Almost 700 international observers will arrive in Russia to monitor the March 4 presidential elections, Russia’s Central Electoral Commission chief Vladimir Churov said on Thursday.
“Currently, 667 international observers are accredited. Of them 219 are from the OSCE Office for Democratic Institutions and Human Rights, 231 – from the CIS mission, 44 – from the CIS Council International Assembly, 37 – from the EU Council Parliamentary Assembly, and 8 from the OSCE Parliamentary Assembly,” Churov said.
A group of 29 officials from the Parliamentary Assembly of the Council of Europe (PACE) will arrive in Moscow on Thursday to monitor the poll.
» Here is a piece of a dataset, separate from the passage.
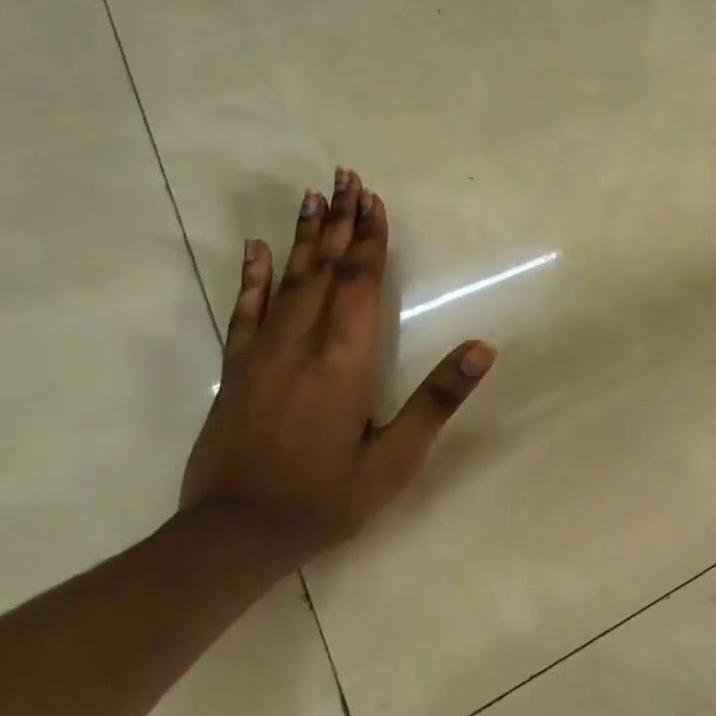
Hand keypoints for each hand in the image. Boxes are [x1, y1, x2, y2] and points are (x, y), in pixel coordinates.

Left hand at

Members of the PACE monitoring mission, headed by Dutch leftist politician Tiny Kox, are expected to meet with presidential candidates and election authorities in Moscow, St. Petersburg, Kazan, Nizhny Novgorod, Arkhangelsk and Petropavlovsk-Kamchatsk prior to the elections.
Five candidates – Prime Minister Vladimir Putin, Communist leader Gennady Zyuganov, nationalist LDPR party head Vladimir Zhirinovsky, A Just Russia party leader Sergei Mironov and billionaire Mikhail Prokhorov – will compete for Russia’s presidency in the March 4 vote.